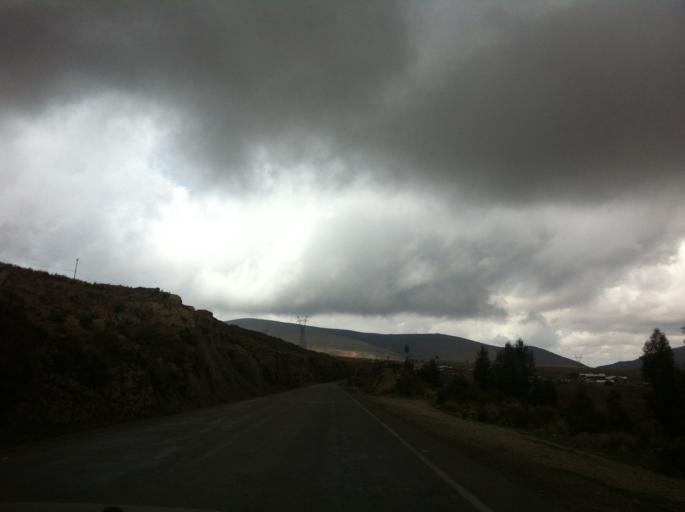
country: BO
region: Cochabamba
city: Irpa Irpa
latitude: -17.6947
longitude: -66.5169
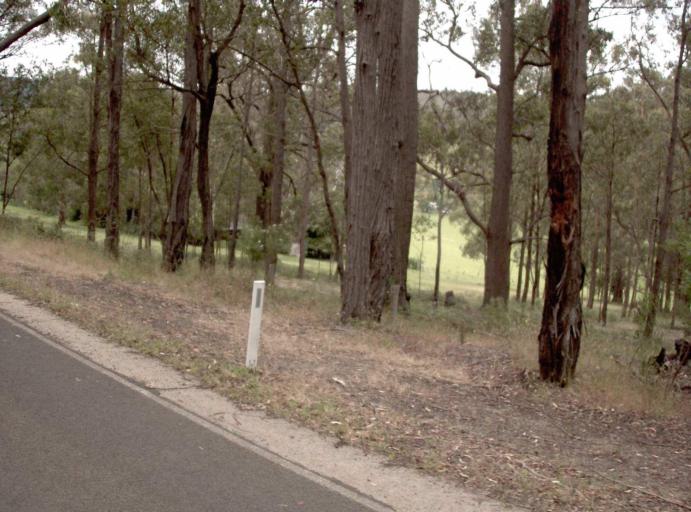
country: AU
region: Victoria
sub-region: Latrobe
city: Traralgon
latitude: -38.4937
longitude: 146.6433
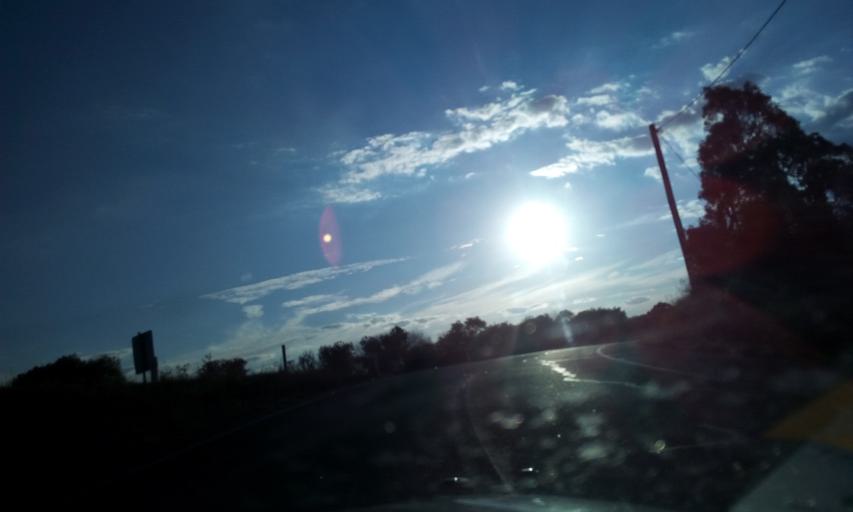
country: AU
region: New South Wales
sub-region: Wollondilly
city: Douglas Park
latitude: -34.1648
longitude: 150.7189
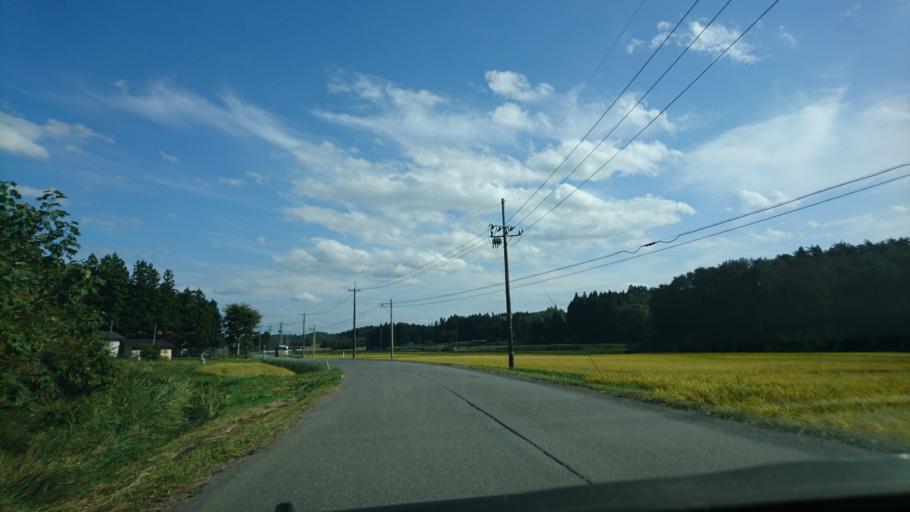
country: JP
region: Iwate
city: Ichinoseki
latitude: 38.8780
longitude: 141.0682
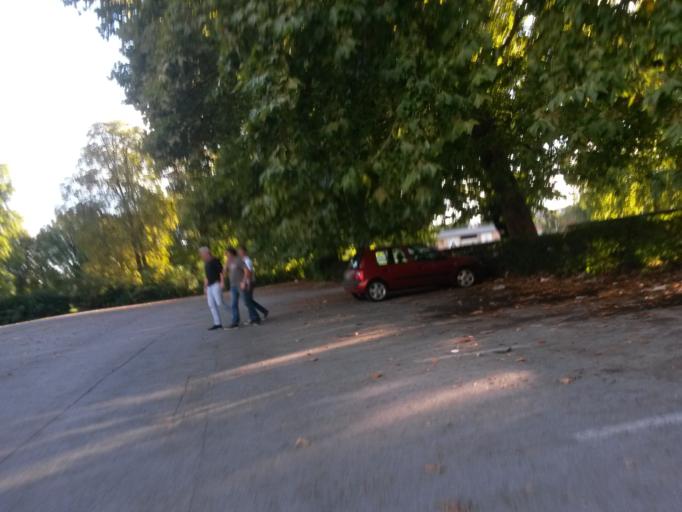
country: HR
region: Osjecko-Baranjska
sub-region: Grad Osijek
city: Osijek
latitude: 45.5559
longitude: 18.7122
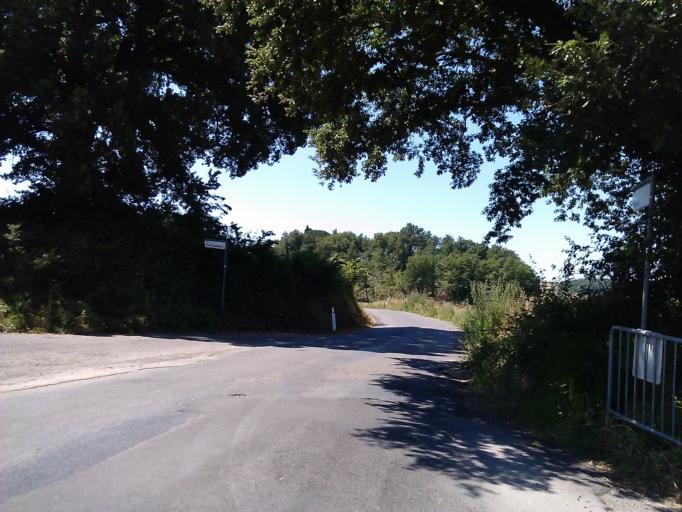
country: IT
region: Umbria
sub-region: Provincia di Terni
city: Fabro Scalo
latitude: 42.8608
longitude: 12.0468
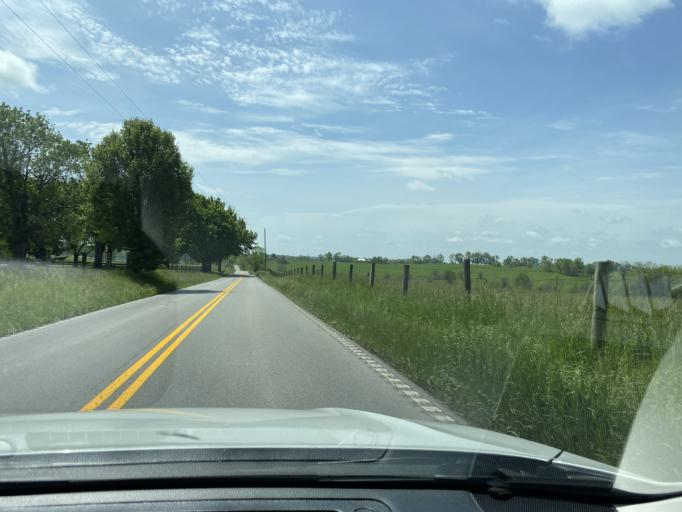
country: US
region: Kentucky
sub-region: Scott County
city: Georgetown
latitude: 38.2525
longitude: -84.5899
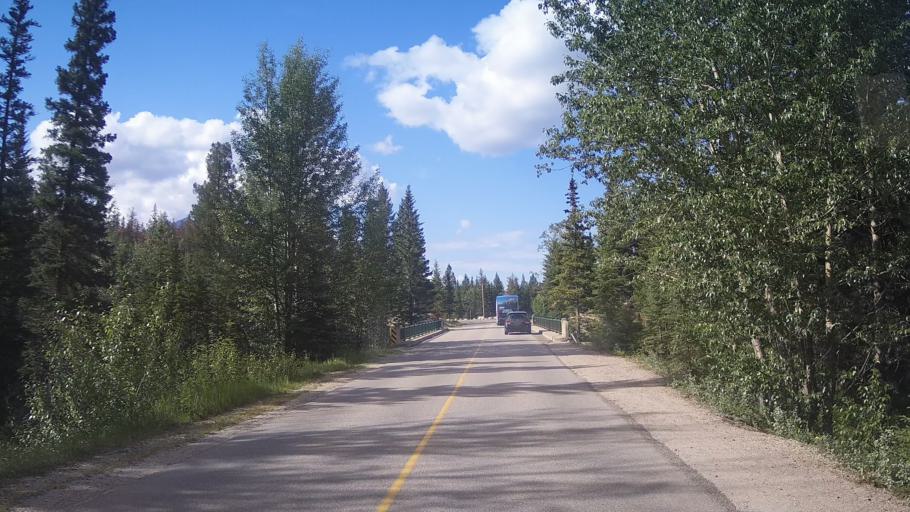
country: CA
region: Alberta
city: Jasper Park Lodge
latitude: 52.8649
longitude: -118.0705
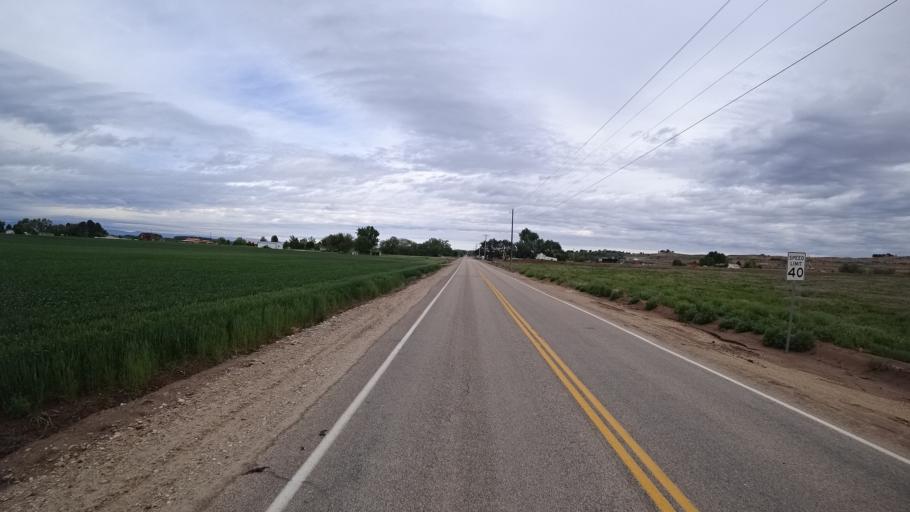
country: US
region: Idaho
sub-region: Ada County
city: Star
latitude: 43.7174
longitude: -116.4845
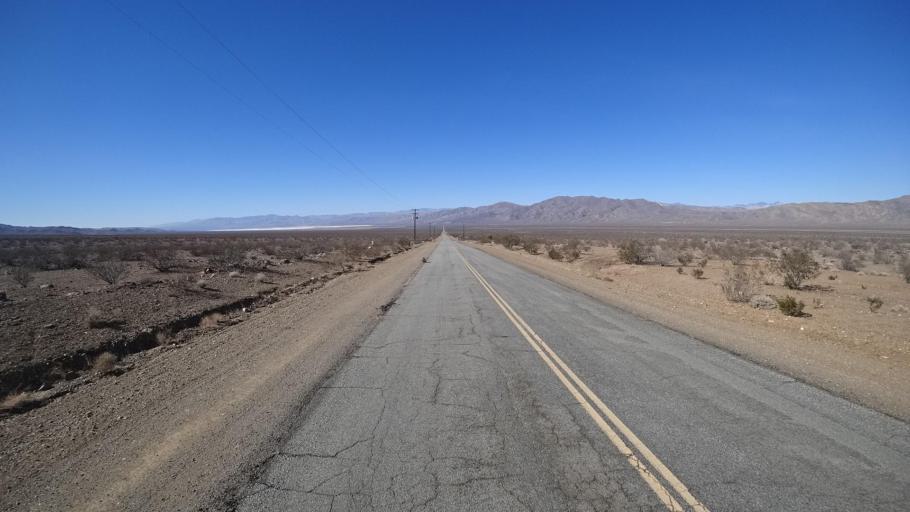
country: US
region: California
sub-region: Kern County
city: Ridgecrest
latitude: 35.3820
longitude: -117.6933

Problem details: Render every line above as a JSON list of strings, one string per line, omitting blank lines and leaving out the pictures.

Solution to the exercise:
[
  "country: BO",
  "region: Cochabamba",
  "city: Irpa Irpa",
  "latitude: -17.6947",
  "longitude: -66.5169",
  "country: AU",
  "region: Victoria",
  "sub-region: Latrobe",
  "city: Traralgon",
  "latitude: -38.4937",
  "longitude: 146.6433",
  "country: AU",
  "region: New South Wales",
  "sub-region: Wollondilly",
  "city: Douglas Park",
  "latitude: -34.1648",
  "longitude: 150.7189",
  "country: JP",
  "region: Iwate",
  "city: Ichinoseki",
  "latitude: 38.8780",
  "longitude: 141.0682",
  "country: HR",
  "region: Osjecko-Baranjska",
  "sub-region: Grad Osijek",
  "city: Osijek",
  "latitude: 45.5559",
  "longitude: 18.7122",
  "country: IT",
  "region: Umbria",
  "sub-region: Provincia di Terni",
  "city: Fabro Scalo",
  "latitude: 42.8608",
  "longitude: 12.0468",
  "country: US",
  "region: Kentucky",
  "sub-region: Scott County",
  "city: Georgetown",
  "latitude: 38.2525",
  "longitude: -84.5899",
  "country: CA",
  "region: Alberta",
  "city: Jasper Park Lodge",
  "latitude: 52.8649",
  "longitude: -118.0705",
  "country: US",
  "region: Idaho",
  "sub-region: Ada County",
  "city: Star",
  "latitude: 43.7174",
  "longitude: -116.4845",
  "country: US",
  "region: California",
  "sub-region: Kern County",
  "city: Ridgecrest",
  "latitude: 35.3820",
  "longitude: -117.6933"
]